All of the data should be restated word for word, with the pictures omitted.

══════════════════════════════

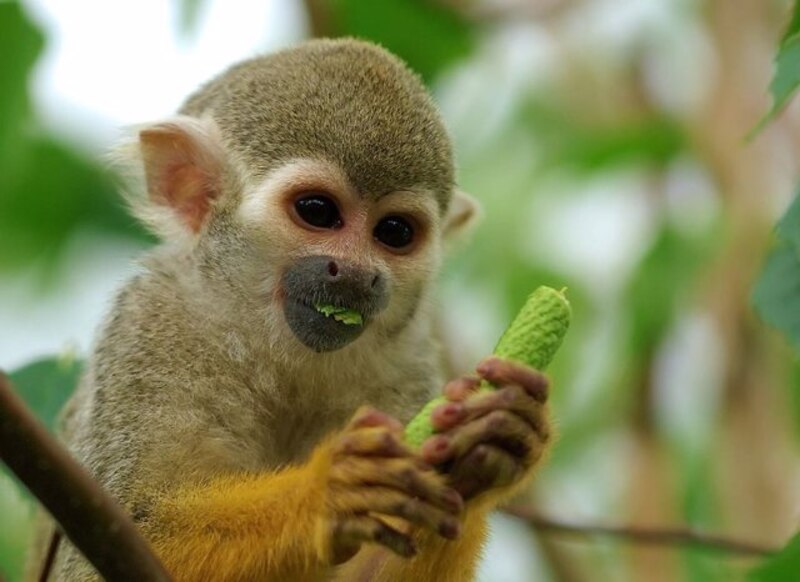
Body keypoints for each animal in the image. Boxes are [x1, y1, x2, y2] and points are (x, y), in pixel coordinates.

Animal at [34, 38, 552, 580]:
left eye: (394, 232)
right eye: (317, 211)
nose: (356, 274)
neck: (273, 348)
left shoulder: (406, 368)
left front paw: (483, 452)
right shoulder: (150, 326)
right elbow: (122, 536)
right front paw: (327, 494)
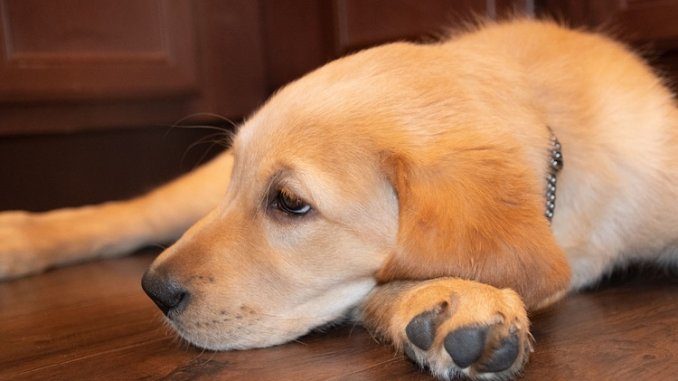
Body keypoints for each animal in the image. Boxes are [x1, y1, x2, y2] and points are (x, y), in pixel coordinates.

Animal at [1, 19, 678, 378]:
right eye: (262, 191)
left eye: (289, 202)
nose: (155, 292)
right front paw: (448, 301)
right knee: (126, 216)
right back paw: (17, 239)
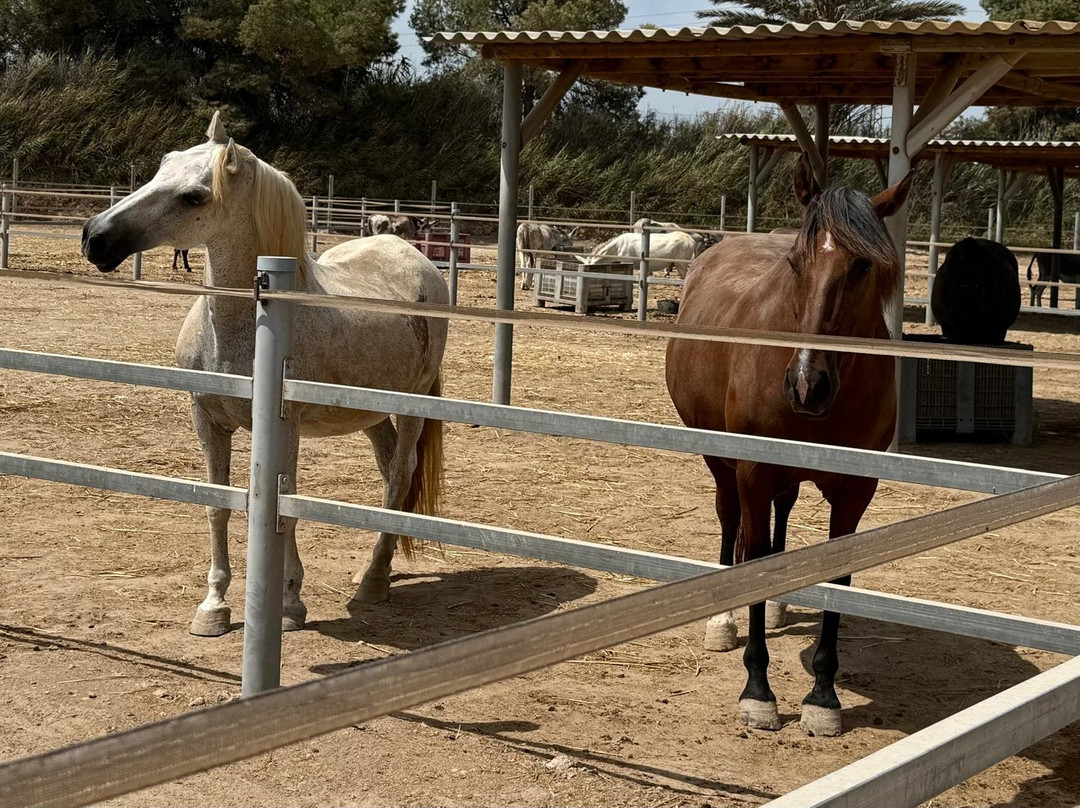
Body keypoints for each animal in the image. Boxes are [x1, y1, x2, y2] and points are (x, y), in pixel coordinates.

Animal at [81, 112, 449, 636]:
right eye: (161, 166)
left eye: (194, 196)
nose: (95, 237)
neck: (249, 326)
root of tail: (415, 257)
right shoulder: (208, 422)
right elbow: (218, 507)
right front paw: (213, 606)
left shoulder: (283, 427)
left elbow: (285, 509)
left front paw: (289, 603)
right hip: (371, 414)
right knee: (388, 475)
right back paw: (382, 564)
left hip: (412, 405)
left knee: (401, 475)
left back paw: (374, 580)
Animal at [665, 154, 910, 737]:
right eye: (798, 263)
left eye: (862, 267)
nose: (806, 385)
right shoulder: (754, 470)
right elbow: (752, 552)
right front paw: (758, 691)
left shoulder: (855, 488)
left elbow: (836, 575)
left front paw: (823, 697)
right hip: (721, 462)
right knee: (730, 518)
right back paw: (723, 619)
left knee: (784, 510)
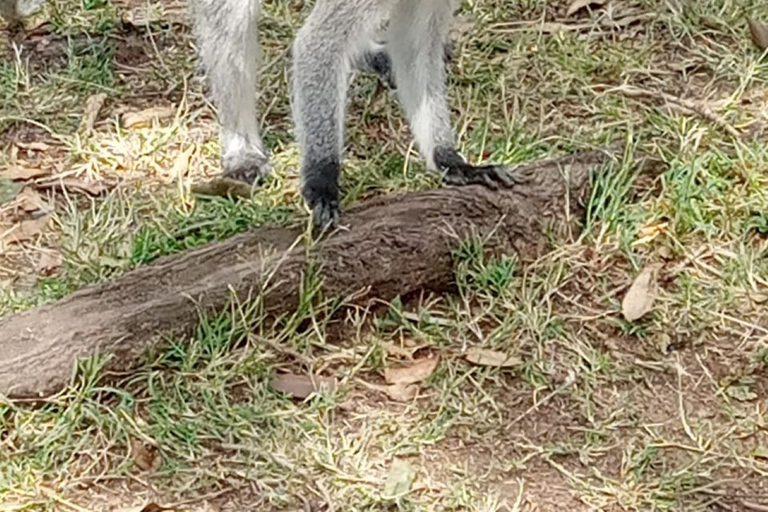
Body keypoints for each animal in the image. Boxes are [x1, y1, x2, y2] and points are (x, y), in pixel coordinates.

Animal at [195, 0, 512, 226]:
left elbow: (415, 47)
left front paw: (450, 160)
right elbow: (318, 42)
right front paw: (322, 182)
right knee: (232, 18)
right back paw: (241, 148)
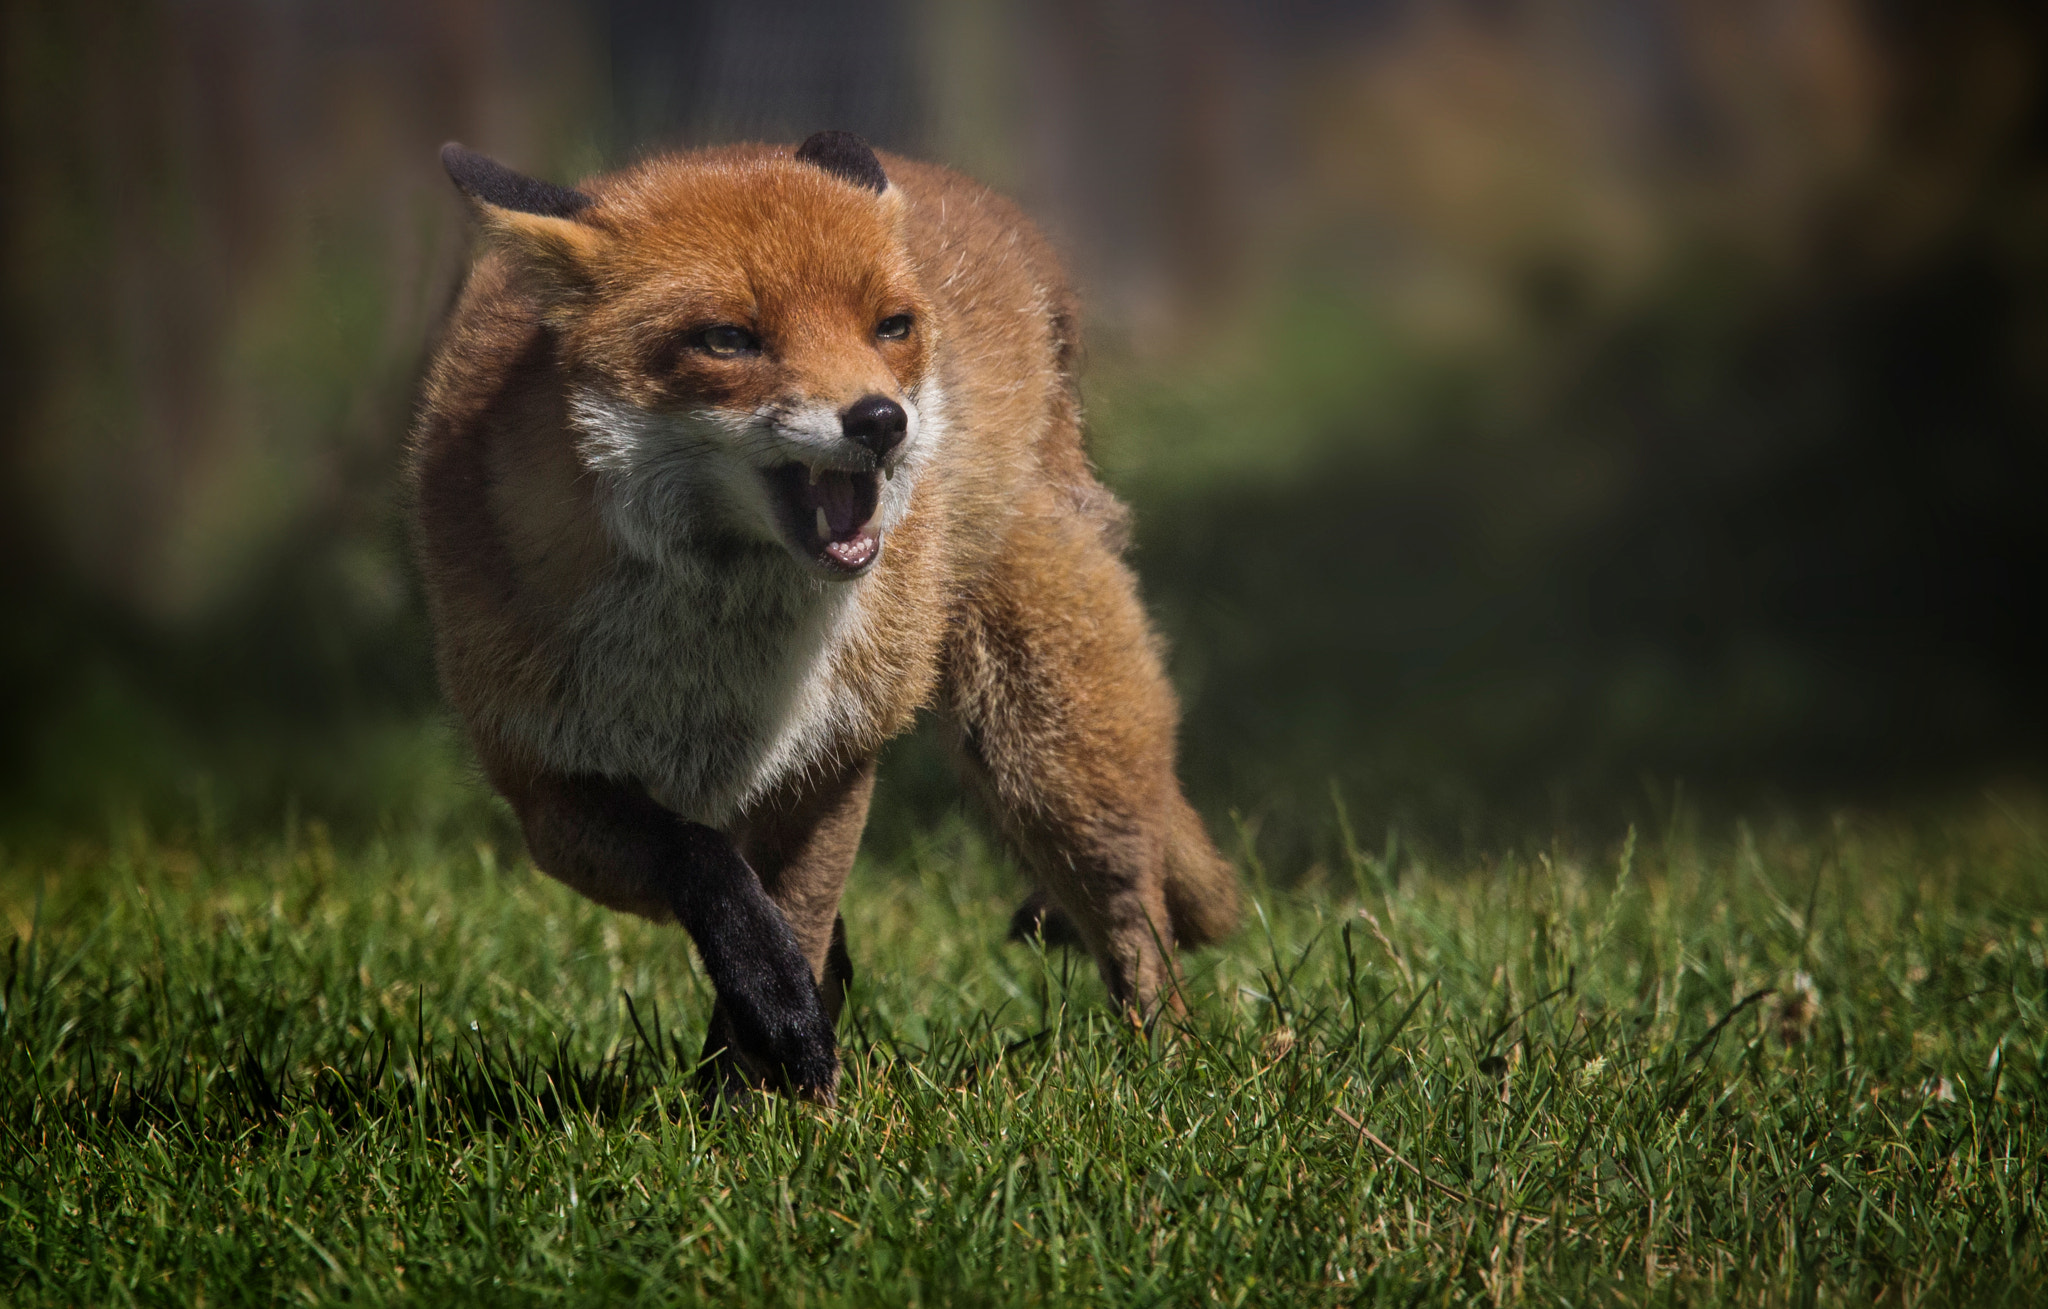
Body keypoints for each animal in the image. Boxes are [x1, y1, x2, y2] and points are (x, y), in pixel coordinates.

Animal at [403, 133, 1228, 1098]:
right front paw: (772, 1022)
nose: (880, 419)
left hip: (1044, 742)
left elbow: (795, 912)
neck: (718, 664)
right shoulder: (549, 788)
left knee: (1136, 916)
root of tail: (992, 213)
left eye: (891, 327)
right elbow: (707, 866)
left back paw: (1167, 1063)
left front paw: (778, 1100)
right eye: (728, 339)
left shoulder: (831, 758)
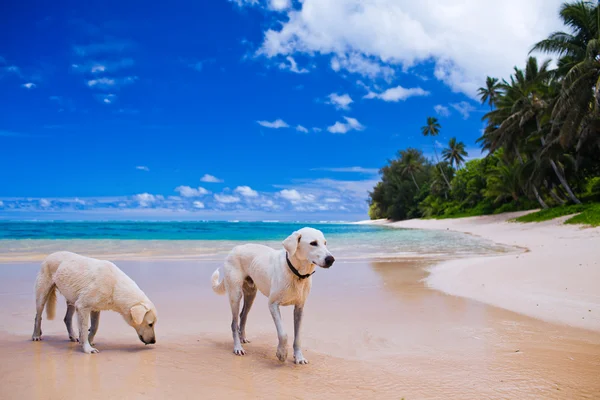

══════════════════════════════

◆ **Exercise response**:
Body keypoints for each animal in the image. Boxes are [x1, y1, x2, y2] and points are (x, y), in pixel coordinates.

Animal at [34, 38, 552, 580]:
left eye: (394, 232)
right eye: (317, 211)
nose: (356, 274)
neck: (273, 348)
left shoulder: (406, 368)
left front paw: (483, 452)
right shoulder: (150, 326)
right elbow: (122, 536)
right front paw: (327, 494)
Body keypoints for each animal in the image. Boxes are [x1, y1, x2, y2] and points are (x, y), in pixel coordinates.

Animal at [1, 19, 678, 378]:
right eye: (262, 191)
left eye: (289, 202)
nose: (155, 292)
right front paw: (448, 301)
right knee: (126, 216)
right back paw: (17, 239)
Body keypoints for each animal in the image. Boxes are [x1, y1, x2, y2] and points are (x, y), in pixel coordinates.

Animal at [81, 112, 449, 636]:
right eye: (161, 166)
left eye: (194, 196)
nose: (95, 237)
neck: (249, 326)
root of tail: (415, 257)
right shoulder: (208, 422)
right elbow: (218, 507)
right front paw: (213, 606)
left shoulder: (283, 427)
left elbow: (285, 509)
left front paw: (289, 603)
right hip: (371, 414)
right knee: (388, 475)
right back paw: (382, 564)
left hip: (412, 405)
left knee: (401, 475)
left back paw: (374, 580)
Animal at [665, 154, 910, 737]:
right eye: (798, 263)
left eye: (862, 267)
nose: (806, 385)
right shoulder: (754, 470)
right elbow: (752, 552)
right front paw: (758, 691)
left shoulder: (855, 488)
left elbow: (836, 575)
left front paw: (823, 697)
right hip: (721, 462)
right knee: (730, 518)
right back paw: (723, 619)
left knee: (784, 510)
Body keypoints for each animal in the image. Boxes are [x1, y1, x2, y2] and points are (x, y), in pixel coordinates.

Animal at [195, 0, 512, 226]:
left elbow: (415, 47)
left front paw: (450, 160)
right elbow: (318, 42)
right front paw: (322, 182)
right knee: (232, 18)
right back paw: (241, 148)
Body keypoints for each animal in the image. Boxes are [x1, y1, x2, y2] and points are (x, y), in pixel coordinates.

Animal at [403, 133, 1228, 1098]:
right front paw: (772, 1022)
nose: (880, 419)
left hip: (1044, 742)
left elbow: (795, 912)
neck: (718, 664)
right shoulder: (549, 788)
left knee: (1136, 916)
root of tail: (992, 213)
left eye: (891, 327)
right elbow: (707, 866)
left back paw: (1167, 1063)
left front paw: (778, 1100)
right eye: (728, 339)
left shoulder: (831, 758)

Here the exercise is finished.